**What you are asked to do:** In the data below, find the line that contains "(304, 71) none" and the line that contains "[66,681,369,697] [66,725,475,745] [791,57,1037,75]". Copy both, plus every line between them, exactly.

** Opening Given records block **

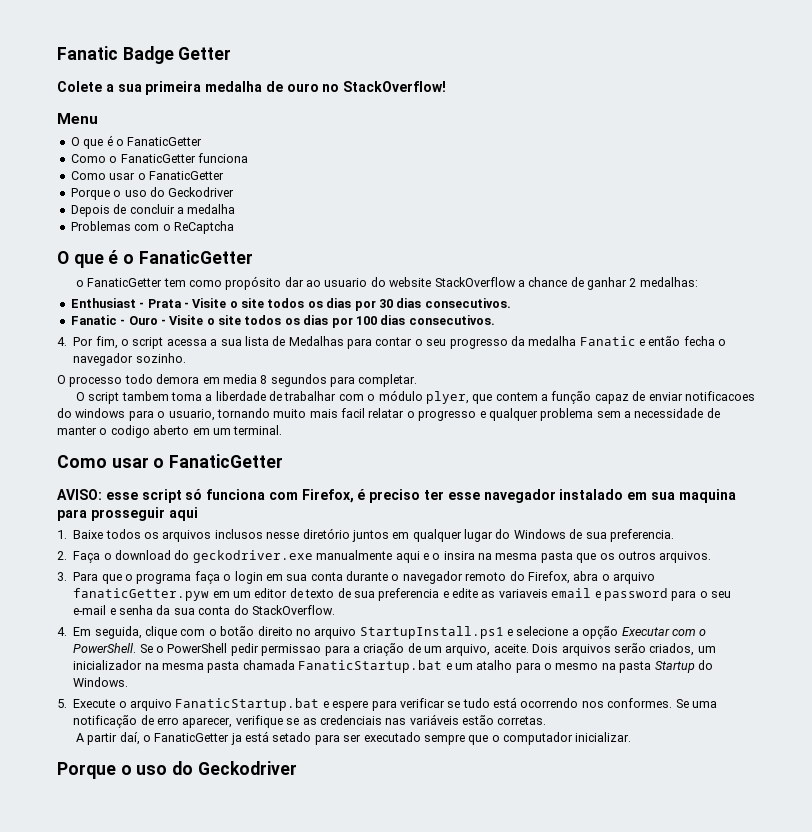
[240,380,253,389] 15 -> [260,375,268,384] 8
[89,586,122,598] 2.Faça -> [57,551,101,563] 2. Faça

** Closing Given records block **
** Opening Given records block **

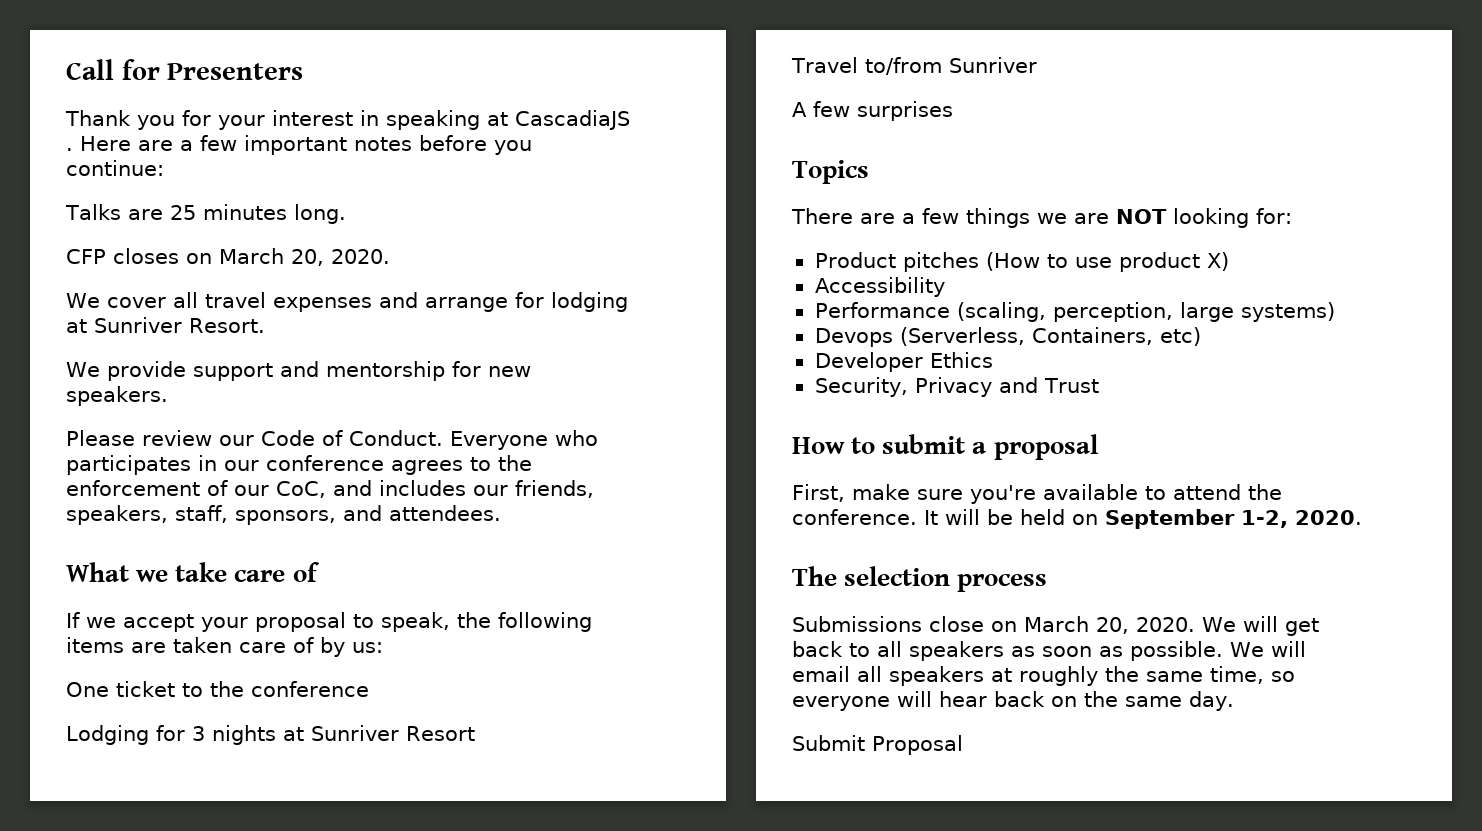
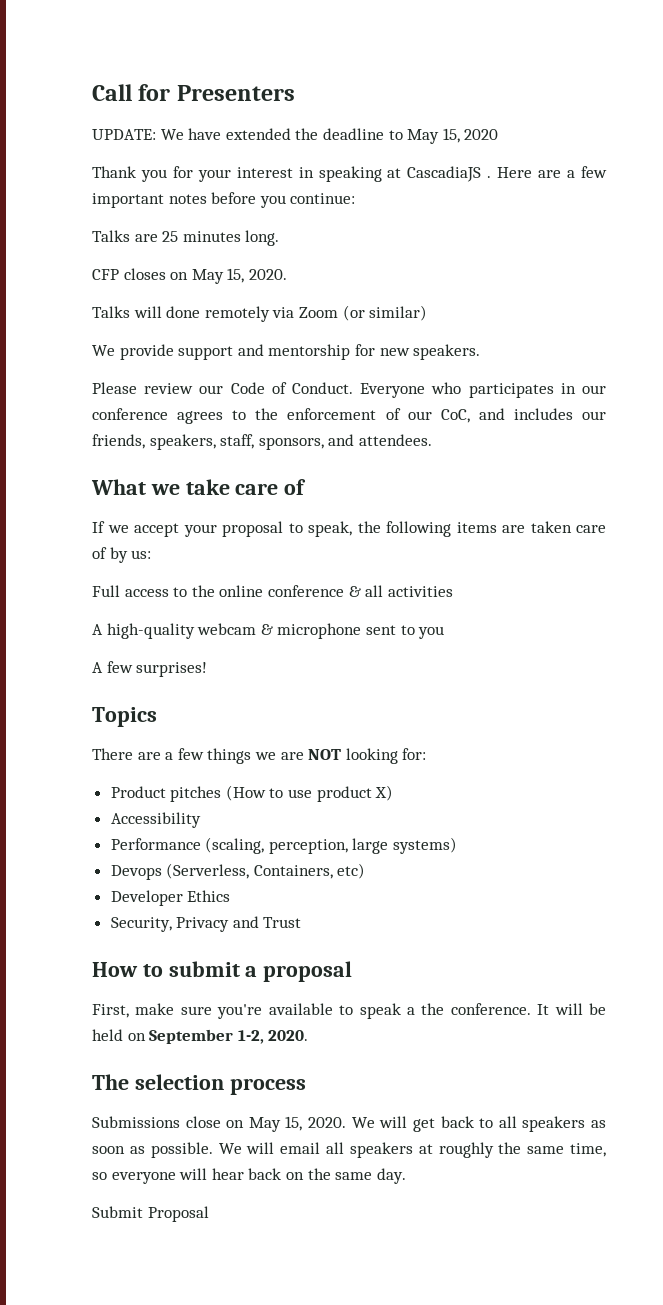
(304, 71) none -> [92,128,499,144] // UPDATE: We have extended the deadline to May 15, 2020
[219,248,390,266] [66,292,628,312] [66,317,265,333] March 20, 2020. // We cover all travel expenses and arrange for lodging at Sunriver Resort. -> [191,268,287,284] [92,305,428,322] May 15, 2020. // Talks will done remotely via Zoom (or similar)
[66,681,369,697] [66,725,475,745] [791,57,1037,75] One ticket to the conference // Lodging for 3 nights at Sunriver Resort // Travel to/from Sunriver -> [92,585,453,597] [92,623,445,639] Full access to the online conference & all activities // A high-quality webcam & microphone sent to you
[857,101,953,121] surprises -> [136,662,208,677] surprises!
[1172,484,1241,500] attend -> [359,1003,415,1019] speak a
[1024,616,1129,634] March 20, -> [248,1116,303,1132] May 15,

** Closing Given records block **

**Reply:**
(304, 71) none -> [92,128,499,144] // UPDATE: We have extended the deadline to May 15, 2020
[219,248,390,266] [66,292,628,312] [66,317,265,333] March 20, 2020. // We cover all travel expenses and arrange for lodging at Sunriver Resort. -> [191,268,287,284] [92,305,428,322] May 15, 2020. // Talks will done remotely via Zoom (or similar)
[66,681,369,697] [66,725,475,745] [791,57,1037,75] One ticket to the conference // Lodging for 3 nights at Sunriver Resort // Travel to/from Sunriver -> [92,585,453,597] [92,623,445,639] Full access to the online conference & all activities // A high-quality webcam & microphone sent to you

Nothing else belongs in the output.